Miguel Sarrias Domingo (19 January 1930 – 2002) was Medical Director of the Institut Guttmann in Barcelona, Catalonia, Spain.

== Early years ==
Sarrias Domingo was born in Barcelona on 19 January 1930, and he qualified in medicine and surgery at the University of Barcelona in 1955. Between 1958 and 1961 he studied under Josep Trueta, professor of orthopedic surgery in Oxford, where he specialized in orthopedic surgery and traumatology.

==Institut Guttmann==

In 1964, plans were underway for the creation of a hospital dedicated to the treatment of people with paraplegia and quadriplegia, the first of its kind in Spain. Sarrias was named medical director. He spent 7 months at Stoke Mandeville hospital in England studying under Dr. Ludwig Guttmann where he learned the specialized treatment of people with spinal cord lesions.

The new hospital was opened on 27 November 1965 and was named after Dr. Guttmann, as the Institut Guttmann Spinal Cord Injuries Centre.

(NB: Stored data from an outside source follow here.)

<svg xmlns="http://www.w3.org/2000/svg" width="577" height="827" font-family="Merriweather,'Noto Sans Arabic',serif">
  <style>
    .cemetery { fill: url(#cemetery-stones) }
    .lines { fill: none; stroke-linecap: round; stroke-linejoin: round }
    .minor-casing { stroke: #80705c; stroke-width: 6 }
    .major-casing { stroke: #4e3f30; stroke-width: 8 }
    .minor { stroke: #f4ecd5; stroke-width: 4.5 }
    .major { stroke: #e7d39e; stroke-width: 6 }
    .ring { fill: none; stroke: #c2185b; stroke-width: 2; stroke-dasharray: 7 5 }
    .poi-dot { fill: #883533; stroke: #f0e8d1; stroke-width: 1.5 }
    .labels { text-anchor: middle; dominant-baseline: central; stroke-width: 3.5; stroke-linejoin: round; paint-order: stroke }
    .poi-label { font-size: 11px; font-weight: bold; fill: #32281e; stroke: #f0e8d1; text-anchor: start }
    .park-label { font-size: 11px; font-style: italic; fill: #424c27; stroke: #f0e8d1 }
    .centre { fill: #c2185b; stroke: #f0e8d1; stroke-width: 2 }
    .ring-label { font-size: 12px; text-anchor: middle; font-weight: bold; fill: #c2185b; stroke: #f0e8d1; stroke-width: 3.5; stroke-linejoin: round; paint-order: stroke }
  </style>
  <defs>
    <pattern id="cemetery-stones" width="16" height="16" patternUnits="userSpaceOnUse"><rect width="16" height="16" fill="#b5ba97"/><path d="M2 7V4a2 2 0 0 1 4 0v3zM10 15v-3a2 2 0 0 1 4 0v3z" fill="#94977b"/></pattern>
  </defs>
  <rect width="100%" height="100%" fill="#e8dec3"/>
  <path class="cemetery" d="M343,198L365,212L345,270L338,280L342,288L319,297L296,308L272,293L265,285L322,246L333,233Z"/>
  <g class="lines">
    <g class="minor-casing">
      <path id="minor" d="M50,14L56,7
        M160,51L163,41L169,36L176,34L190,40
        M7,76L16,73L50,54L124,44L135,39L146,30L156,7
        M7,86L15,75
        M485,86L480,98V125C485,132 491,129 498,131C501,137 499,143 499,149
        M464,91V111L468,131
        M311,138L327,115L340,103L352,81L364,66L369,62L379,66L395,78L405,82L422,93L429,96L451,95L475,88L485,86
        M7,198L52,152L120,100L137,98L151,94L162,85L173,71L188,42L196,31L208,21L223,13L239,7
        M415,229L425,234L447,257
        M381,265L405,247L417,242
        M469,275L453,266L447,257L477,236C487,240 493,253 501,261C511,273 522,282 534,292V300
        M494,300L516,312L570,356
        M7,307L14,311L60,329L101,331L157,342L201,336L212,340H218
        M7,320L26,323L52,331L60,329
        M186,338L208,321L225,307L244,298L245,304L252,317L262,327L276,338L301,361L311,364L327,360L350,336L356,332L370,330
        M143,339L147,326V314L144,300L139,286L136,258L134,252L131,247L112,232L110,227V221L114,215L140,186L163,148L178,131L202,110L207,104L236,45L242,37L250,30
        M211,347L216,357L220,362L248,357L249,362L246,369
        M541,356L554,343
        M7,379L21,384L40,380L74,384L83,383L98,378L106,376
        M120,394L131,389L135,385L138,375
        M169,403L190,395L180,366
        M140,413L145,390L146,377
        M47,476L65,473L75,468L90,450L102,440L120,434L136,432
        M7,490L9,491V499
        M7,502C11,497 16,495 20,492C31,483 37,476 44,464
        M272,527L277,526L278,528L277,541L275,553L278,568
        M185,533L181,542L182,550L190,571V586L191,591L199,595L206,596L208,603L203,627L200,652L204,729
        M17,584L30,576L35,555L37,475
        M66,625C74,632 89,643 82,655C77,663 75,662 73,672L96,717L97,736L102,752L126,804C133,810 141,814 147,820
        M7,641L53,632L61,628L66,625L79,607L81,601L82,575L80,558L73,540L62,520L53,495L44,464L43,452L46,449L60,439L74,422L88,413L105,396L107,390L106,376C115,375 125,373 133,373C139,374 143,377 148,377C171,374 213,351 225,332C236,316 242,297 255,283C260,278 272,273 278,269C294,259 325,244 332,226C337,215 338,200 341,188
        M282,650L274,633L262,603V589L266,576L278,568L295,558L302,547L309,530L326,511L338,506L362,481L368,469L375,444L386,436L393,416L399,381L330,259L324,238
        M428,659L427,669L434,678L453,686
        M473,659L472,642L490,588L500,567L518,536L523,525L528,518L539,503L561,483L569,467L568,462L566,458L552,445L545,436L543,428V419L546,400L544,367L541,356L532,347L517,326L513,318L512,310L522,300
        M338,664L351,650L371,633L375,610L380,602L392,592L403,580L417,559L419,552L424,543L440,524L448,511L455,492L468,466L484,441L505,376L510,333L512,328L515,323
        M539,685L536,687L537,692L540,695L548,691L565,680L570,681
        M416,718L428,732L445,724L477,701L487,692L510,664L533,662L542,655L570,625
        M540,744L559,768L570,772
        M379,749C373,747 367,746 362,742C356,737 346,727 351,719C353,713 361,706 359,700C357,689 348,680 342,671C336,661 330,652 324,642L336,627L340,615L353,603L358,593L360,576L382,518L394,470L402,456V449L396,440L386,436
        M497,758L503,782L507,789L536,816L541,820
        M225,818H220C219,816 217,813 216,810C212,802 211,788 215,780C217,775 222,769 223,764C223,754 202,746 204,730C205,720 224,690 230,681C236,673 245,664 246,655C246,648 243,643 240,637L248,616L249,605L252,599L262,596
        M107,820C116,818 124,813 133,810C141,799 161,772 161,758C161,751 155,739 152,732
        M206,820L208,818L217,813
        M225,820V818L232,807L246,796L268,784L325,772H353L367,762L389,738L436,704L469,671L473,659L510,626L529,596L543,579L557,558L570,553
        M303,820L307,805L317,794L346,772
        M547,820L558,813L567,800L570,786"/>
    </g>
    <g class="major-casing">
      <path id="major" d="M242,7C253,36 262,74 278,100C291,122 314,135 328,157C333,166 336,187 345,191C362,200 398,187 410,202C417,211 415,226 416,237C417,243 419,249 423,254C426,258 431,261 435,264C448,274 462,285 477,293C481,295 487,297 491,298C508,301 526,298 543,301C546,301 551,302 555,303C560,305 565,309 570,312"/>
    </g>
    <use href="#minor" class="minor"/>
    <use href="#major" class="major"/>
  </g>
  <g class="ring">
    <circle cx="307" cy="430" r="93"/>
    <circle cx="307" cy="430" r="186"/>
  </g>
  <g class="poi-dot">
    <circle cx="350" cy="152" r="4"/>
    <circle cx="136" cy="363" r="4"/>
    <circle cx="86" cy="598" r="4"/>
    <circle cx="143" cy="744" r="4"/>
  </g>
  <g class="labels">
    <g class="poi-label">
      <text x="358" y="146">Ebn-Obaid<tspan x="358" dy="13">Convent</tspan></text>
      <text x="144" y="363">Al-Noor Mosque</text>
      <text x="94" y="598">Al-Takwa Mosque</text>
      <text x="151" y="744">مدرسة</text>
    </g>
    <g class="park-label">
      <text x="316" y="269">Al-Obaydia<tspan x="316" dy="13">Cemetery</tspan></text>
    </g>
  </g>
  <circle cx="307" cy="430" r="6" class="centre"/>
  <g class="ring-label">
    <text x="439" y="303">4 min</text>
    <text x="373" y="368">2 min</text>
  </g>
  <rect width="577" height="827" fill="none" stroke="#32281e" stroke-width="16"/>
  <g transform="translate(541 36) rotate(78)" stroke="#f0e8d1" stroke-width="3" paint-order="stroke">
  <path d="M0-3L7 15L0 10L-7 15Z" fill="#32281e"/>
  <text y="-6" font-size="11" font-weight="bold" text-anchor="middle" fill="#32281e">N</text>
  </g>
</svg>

Until his retirement in 1997, Sarrias directed the work of the hospital, bringing it to national importance. Under his directorship, the Institute advanced the use of the "Barcelona technique" for the implantation of SARS (Sacral anterior roots electro stimulation).

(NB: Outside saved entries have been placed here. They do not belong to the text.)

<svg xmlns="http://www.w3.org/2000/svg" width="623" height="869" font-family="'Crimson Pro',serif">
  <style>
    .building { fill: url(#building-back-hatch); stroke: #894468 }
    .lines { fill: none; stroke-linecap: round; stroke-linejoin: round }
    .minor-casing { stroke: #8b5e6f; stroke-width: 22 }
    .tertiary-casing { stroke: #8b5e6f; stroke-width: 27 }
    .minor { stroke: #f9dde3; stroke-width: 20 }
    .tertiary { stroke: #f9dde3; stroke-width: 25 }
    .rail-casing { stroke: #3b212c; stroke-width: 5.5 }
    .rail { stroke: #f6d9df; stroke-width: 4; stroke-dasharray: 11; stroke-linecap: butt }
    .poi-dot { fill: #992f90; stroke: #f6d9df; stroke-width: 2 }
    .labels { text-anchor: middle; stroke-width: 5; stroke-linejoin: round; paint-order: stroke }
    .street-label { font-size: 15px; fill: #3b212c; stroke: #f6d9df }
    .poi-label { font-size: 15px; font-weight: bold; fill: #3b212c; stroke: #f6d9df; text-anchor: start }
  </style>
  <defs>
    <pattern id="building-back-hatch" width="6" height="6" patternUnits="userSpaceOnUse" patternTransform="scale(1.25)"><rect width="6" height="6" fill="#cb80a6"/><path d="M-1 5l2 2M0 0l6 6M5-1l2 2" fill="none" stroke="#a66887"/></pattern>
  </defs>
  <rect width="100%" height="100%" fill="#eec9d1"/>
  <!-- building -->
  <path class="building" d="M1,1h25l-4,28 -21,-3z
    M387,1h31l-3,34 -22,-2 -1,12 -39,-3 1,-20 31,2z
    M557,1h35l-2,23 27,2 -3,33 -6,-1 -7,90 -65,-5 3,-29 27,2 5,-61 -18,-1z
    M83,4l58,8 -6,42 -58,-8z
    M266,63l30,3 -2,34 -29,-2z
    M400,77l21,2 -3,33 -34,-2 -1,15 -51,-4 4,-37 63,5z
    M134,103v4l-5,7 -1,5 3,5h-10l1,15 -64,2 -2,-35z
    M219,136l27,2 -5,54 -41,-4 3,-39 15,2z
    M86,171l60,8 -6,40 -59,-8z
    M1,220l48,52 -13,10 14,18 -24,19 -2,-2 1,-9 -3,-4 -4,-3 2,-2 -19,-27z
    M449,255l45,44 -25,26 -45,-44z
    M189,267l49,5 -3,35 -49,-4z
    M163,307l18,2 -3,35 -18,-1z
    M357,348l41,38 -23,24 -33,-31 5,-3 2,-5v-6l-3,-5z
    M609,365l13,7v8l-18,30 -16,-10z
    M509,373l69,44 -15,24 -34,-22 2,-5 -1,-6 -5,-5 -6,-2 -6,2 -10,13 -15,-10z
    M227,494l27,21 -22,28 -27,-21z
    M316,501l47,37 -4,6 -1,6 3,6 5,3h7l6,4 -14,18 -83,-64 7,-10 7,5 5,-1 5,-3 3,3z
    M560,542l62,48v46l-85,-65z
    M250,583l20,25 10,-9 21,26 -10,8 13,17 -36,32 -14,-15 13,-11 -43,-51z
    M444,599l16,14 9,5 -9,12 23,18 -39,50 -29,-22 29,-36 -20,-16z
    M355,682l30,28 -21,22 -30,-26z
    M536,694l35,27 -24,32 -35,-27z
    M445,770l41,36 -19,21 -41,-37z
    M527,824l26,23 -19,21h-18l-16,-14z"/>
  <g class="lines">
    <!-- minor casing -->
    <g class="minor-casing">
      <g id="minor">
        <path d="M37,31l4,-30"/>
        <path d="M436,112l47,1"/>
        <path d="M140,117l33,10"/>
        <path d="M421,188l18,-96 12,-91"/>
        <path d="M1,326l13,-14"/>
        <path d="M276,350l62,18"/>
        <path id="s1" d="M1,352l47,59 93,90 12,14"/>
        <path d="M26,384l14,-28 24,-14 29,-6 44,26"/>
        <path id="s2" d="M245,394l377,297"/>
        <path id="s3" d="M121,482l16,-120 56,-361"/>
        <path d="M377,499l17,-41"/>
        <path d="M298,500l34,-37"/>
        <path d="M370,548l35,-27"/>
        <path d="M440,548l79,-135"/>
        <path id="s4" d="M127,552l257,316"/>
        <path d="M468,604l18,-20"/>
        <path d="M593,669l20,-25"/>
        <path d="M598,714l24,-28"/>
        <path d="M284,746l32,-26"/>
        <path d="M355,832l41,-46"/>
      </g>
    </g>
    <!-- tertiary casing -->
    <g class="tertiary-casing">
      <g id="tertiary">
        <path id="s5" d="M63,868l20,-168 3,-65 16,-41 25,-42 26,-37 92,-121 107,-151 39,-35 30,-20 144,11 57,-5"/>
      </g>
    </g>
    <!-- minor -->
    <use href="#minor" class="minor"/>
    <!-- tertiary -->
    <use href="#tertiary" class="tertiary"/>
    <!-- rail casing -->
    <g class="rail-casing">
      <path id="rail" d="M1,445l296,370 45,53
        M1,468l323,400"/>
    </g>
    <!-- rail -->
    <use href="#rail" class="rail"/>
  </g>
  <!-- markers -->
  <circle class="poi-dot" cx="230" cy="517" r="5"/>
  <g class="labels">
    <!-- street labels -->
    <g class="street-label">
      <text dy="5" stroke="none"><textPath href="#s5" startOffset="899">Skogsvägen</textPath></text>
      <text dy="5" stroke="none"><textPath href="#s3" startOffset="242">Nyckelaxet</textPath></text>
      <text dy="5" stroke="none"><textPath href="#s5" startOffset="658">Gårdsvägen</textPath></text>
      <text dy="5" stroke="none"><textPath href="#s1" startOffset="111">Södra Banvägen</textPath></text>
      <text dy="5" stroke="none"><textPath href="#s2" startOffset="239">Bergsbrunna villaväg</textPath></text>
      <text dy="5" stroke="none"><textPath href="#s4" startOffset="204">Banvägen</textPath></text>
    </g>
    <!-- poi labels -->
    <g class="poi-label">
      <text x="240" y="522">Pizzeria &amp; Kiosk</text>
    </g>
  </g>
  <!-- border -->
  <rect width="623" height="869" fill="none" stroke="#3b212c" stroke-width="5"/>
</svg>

He developed a programme for the training of new specialists, and he supported the advancement of treatment for people with spinal cord injuries and related academic societies both in Spain and internationally.

== Professional groups ==
Sarrias was the Spanish representative of IMSOP (The International Medical Society of Paraplegia), and he was both the initiator and president of SEP (Spanish Society of Paraplegia). He was a member of the editorial board of the journal Paraplegia Spinal Cord. In 1992 he organized the IMSOP Annual Scientific Meeting in Barcelona coinciding with the Paralympic Games; in the same year he was awarded the gold medal of the Club Européen de Santé and was elected a life member of the Académie Médicale Européenne de Réadaptation.